Uma solução para o quebra-cabeça
Um novo estudo que combina relatividade geral, mecânica quântica e termodinâmica diz resolver, ao menos teoricamente, a questão. A pesquisa, publicada no periódico Classical and Quantum Gravity, é da autoria de Lorenzo Gavassino, físico da Universidade Vanderbilt.
A base para o artigo está na teoria da relatividade geral de Einstein. Nela, o espaço-tempo pode permitir curvas fechadas no tempo, possibilitando revisitar o passado.
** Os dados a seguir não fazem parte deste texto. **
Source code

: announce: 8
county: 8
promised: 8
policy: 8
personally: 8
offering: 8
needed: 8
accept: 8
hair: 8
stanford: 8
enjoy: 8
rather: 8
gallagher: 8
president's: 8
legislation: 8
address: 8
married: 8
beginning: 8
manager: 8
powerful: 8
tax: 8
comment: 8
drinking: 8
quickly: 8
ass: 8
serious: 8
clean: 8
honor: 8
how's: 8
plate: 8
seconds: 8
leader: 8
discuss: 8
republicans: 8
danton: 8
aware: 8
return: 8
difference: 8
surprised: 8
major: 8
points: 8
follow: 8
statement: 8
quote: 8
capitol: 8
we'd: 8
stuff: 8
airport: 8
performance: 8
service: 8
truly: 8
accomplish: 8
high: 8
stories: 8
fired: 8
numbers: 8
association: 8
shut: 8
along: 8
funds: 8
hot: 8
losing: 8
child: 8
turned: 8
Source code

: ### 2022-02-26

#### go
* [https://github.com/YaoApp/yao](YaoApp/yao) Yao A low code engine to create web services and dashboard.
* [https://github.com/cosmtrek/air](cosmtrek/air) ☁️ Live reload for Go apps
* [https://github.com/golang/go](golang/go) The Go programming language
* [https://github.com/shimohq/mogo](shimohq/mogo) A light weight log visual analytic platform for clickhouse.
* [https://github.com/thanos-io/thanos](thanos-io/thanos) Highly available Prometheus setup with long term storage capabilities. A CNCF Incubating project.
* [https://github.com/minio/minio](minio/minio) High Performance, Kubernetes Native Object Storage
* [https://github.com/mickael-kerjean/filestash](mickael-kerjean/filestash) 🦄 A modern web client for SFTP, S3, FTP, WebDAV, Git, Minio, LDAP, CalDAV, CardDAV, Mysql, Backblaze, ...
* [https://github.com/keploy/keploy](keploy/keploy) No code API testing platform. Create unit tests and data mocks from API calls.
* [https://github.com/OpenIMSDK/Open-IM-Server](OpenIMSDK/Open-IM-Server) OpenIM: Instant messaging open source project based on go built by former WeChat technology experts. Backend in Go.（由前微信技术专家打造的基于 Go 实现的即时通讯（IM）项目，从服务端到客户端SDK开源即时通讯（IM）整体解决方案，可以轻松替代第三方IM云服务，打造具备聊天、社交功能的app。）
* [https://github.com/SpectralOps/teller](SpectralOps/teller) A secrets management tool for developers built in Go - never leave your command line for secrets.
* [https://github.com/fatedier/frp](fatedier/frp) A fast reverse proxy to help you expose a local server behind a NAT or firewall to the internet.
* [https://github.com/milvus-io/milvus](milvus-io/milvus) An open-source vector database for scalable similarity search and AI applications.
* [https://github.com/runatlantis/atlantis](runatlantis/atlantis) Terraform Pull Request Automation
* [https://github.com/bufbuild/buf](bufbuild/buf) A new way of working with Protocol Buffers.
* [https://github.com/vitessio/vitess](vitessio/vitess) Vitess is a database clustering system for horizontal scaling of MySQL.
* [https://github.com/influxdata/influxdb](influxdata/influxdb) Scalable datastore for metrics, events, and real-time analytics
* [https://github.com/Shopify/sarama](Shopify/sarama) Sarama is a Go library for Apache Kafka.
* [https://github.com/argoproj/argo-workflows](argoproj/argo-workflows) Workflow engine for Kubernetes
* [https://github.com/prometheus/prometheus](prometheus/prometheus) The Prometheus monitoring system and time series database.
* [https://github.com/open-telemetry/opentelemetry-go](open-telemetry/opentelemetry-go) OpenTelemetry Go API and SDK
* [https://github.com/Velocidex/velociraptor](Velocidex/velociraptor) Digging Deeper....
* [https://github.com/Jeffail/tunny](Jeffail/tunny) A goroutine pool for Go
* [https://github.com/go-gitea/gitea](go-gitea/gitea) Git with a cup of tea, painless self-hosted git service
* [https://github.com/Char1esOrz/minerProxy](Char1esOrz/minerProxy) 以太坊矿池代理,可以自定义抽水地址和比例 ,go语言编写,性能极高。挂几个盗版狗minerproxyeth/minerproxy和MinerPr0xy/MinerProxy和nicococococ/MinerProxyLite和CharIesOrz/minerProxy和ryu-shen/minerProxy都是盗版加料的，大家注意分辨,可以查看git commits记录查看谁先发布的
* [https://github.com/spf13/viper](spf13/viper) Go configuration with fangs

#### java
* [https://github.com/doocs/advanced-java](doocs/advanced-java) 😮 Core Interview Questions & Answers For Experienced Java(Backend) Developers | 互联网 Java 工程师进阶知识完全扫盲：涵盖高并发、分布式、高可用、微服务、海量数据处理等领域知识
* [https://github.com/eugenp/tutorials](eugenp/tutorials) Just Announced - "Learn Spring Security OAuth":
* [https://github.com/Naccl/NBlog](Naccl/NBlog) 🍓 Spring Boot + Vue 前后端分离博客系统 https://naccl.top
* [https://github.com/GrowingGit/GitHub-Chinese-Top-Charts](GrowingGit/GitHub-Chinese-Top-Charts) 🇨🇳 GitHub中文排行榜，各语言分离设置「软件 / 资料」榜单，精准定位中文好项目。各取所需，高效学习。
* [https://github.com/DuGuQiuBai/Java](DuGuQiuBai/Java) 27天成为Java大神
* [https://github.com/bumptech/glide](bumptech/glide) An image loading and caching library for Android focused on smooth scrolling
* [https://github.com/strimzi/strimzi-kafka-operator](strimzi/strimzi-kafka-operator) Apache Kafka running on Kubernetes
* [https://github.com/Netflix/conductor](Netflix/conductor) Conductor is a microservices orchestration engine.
Fenômenos como os buracos negros já mostram que o tecido do espaço-tempo pode se comportar de forma contraintuitiva, o que colabora para que a teoria esteja certa.
O estudo atual sugere que, num universo onde toda a matéria estivesse em rotação, o espaço-tempo poderia se curvar para criar loops temporais. Como o “paradoxo do avô” é um problema em loop temporal, os resultados mostram que ele não seria impossível.

Física funcionaria diferente em loops temporais
A impossibilidade de viajar no tempo se dá principalmente pela entropia, a qual é a medida da desordem num sistema. “Pelo que sabemos, a entropia é a única razão pela qual lembramos os eventos passados e não conseguimos prever os futuros”, disse Gavassino ao site LiveScience.
Na proposição do cientista, as leis da termodinâmica se comportariam de forma diferente em um loop temporal. Nesse ciclo do tempo, surgiriam flutuações quânticas capazes de apagar a entropia, o que reverteria o envelhecimento e a morte, anulando paradoxos como o do avô.

“A maioria dos físicos e filósofos no passado argumentou que, se a viagem no tempo existir, a natureza sempre encontrará uma maneira de evitar situações contraditórias”, disse Gavassino.
O trabalho do pesquisador fornece a primeira derivação rigorosa do princípio da autossuficiência diretamente da física estabelecida. Ele tomou como base também a obra de Igor Novikov.
“Especificamente, apliquei a estrutura padrão da mecânica quântica, sem postulados adicionais ou suposições controversas, e demonstrei que a autossuficiência da história segue naturalmente das leis quânticas”, explica o físico.
Uma pesquisa capaz de quebrar barreiras
Apesar da estrutura teórica convincente, a existência de loops temporais no universo ainda é incerta. Cientistas, como Stephen Hawking, sugeriram que leis da física podem prevenir esses fenômenos com o espaço-tempo se tornando singular antes de um loop se formar, por exemplo.
Porém, explorar profundamente o debate teórico por trás de loops temporais é útil. Ir além dos limites atuais da ciência pode oferecer ideias sobre fenômenos reais já conhecidos, o que expandiria a compreensão humana sobre a física e o universo.